When pg_cron Is Not Available

Some managed providers do not support pg_cron. Alternatives:

GitHub Actions Cron

name: Weekly Compliance
on:
  schedule:
    - cron: '0 6 * * 1'
jobs:
  check:
    runs-on: ubuntu-latest
    steps:
      - run: |
          psql "$DATABASE_URL" -c "SELECT pgcomply.enforce_retention();"
          psql "$DATABASE_URL" -c "SELECT * FROM pgcomply.health_check();"
          psql "$DATABASE_URL" -c "SELECT * FROM pgcomply.schema_drift();"

systemd Timer (Self-Hosted)

# /etc/systemd/system/pgcomply-health.timer
[Timer]
OnCalendar=Mon *-*-* 06:00:00
Persistent=true

[Install]
WantedBy=timers.target

Application-Level Cron

Most frameworks have built-in job schedulers (Sidekiq, Celery, Bull). Schedule a job that runs the pgcomply SQL commands.
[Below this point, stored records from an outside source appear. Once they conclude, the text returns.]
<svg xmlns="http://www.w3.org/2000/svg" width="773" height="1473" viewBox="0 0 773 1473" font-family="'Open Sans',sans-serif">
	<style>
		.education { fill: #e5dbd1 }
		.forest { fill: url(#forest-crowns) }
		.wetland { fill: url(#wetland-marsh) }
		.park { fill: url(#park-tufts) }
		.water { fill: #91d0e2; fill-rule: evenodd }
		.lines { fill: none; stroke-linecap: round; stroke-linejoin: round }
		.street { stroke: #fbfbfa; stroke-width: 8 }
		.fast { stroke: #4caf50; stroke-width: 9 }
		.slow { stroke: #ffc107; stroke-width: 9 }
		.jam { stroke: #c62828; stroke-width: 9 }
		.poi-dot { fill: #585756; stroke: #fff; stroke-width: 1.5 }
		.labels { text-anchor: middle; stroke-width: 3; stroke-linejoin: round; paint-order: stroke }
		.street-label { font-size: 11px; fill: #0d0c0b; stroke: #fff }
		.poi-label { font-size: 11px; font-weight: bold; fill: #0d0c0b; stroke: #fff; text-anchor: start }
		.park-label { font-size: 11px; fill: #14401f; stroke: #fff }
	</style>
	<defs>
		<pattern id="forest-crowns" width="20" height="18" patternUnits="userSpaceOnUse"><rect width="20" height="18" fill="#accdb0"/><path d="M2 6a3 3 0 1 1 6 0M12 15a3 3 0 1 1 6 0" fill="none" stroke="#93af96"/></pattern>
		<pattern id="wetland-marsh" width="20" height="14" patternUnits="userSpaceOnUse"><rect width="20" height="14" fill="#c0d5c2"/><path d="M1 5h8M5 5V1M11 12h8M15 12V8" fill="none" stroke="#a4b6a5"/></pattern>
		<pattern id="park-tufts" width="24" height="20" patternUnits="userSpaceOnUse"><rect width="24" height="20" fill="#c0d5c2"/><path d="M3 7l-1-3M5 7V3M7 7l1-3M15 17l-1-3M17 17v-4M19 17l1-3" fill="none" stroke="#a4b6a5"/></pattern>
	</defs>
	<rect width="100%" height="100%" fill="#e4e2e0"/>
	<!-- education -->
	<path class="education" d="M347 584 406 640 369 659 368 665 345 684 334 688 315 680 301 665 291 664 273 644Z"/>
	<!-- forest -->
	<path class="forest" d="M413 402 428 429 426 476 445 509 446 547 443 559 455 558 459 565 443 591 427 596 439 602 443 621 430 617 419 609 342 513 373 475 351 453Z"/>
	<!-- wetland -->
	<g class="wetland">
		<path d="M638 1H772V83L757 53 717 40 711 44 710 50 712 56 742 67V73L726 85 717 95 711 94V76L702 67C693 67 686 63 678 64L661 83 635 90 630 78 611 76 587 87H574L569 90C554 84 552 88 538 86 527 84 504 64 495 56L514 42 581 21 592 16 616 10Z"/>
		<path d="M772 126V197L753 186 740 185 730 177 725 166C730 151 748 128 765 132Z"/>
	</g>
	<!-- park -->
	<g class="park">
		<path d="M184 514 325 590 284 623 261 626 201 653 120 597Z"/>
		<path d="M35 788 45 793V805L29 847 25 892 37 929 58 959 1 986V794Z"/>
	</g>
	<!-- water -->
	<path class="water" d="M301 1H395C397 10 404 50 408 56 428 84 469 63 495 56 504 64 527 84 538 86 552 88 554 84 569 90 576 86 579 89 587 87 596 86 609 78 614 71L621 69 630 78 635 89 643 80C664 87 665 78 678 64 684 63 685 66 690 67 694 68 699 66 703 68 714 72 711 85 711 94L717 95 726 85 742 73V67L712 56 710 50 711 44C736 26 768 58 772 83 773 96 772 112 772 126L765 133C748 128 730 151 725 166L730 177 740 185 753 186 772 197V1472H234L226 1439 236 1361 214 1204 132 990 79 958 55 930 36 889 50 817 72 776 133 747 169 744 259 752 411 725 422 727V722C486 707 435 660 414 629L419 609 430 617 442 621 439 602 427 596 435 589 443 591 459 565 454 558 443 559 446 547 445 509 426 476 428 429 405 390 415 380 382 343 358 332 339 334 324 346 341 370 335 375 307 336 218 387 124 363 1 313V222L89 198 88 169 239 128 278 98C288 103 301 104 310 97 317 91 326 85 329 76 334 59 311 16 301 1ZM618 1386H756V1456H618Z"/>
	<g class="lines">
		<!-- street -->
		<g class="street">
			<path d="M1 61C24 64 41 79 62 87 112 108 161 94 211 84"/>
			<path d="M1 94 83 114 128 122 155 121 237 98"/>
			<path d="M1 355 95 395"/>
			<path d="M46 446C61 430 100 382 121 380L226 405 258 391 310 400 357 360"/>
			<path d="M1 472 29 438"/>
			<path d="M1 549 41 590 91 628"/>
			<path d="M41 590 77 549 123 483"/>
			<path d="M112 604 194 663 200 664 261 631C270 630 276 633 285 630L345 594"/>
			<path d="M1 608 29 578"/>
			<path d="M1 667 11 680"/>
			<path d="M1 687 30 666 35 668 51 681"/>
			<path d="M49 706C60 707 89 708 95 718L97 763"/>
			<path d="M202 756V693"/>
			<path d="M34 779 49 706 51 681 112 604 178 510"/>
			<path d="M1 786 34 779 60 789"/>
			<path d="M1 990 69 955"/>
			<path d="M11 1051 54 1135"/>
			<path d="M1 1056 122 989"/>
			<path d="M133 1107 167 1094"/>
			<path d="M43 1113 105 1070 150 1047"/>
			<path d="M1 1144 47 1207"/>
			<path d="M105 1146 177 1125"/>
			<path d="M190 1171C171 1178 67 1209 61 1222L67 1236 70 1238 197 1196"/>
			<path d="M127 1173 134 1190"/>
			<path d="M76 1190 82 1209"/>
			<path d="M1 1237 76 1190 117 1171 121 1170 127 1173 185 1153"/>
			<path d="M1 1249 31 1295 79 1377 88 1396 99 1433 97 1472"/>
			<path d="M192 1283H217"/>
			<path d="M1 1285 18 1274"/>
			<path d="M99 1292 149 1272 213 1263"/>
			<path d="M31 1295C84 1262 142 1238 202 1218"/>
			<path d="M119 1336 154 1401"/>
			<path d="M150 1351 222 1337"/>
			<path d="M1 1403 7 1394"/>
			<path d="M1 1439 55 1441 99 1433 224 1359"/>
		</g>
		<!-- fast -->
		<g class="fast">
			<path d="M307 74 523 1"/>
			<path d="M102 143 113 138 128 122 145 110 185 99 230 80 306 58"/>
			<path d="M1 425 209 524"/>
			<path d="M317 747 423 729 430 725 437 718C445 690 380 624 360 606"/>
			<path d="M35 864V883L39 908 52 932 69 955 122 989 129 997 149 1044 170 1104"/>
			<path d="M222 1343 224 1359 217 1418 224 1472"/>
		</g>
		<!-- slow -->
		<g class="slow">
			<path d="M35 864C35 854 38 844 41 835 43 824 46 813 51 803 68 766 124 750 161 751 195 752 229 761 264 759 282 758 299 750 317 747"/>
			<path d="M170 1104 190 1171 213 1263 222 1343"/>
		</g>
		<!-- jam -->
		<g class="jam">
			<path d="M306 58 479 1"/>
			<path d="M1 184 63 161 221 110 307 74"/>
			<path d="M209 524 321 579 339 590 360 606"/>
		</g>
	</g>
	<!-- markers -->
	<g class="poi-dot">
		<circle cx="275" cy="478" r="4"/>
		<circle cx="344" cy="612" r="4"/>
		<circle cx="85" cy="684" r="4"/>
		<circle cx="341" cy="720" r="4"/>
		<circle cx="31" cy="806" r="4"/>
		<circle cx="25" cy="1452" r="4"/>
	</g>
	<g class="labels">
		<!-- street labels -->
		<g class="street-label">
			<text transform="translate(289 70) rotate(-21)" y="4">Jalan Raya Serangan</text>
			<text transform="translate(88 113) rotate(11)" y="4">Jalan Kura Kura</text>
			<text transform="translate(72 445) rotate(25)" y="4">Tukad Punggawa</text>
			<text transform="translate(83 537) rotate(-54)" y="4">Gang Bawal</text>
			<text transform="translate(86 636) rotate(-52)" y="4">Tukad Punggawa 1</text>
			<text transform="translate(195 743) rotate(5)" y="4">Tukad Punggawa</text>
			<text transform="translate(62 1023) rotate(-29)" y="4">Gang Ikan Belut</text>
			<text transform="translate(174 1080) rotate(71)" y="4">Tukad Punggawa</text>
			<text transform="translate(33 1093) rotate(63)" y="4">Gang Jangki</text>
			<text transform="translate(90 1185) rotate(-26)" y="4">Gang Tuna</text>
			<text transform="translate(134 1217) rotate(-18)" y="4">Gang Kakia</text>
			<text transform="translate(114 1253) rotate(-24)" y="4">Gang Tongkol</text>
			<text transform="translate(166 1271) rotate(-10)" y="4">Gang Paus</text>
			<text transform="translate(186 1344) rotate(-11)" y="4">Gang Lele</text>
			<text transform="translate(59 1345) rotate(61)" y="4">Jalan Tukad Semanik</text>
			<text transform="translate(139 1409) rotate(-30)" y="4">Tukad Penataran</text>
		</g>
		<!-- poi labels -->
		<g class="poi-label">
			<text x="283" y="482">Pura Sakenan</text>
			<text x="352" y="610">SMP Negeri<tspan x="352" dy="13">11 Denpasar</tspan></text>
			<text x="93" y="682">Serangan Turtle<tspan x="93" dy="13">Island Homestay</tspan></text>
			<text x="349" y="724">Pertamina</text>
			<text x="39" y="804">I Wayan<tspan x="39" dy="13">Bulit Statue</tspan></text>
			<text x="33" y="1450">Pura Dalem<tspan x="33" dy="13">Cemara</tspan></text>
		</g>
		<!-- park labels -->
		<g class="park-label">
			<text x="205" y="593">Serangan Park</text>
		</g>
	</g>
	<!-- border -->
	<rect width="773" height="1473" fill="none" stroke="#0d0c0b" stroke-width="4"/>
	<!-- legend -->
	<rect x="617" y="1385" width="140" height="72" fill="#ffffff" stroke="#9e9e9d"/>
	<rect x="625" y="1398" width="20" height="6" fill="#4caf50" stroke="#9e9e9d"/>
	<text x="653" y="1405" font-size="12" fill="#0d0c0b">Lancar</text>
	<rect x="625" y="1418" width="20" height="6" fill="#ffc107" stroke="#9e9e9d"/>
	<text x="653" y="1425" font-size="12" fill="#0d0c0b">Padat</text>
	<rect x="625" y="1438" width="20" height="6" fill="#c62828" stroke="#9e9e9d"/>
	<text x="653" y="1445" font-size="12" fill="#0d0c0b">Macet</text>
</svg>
The key requirement: whatever scheduler you use, the results must end up in the pgcomply audit trail. All pgcomply functions log their execution automatically, so any calling method works.

Summary

Automated compliance is the only reliable compliance. pgcomply.schedule_jobs() sets up four essential automation jobs in one command. Every execution is logged in the immutable audit trail, providing continuous evidence of compliance monitoring — exactly what auditors want to see.

Frequently Asked Questions

What is pg_cron?
pg_cron is a PostgreSQL extension that provides cron-style job scheduling directly in the database. It runs SQL commands on a schedule without external cron daemons or application code. Most managed PostgreSQL providers (AWS RDS, Supabase, Neon) support pg_cron.
What if pg_cron is not available on my provider?
Use your application scheduler (cron, systemd timer, CI/CD pipeline, or a task queue) to run the SQL commands on schedule. The important thing is that the commands run regularly and results are logged in the audit trail.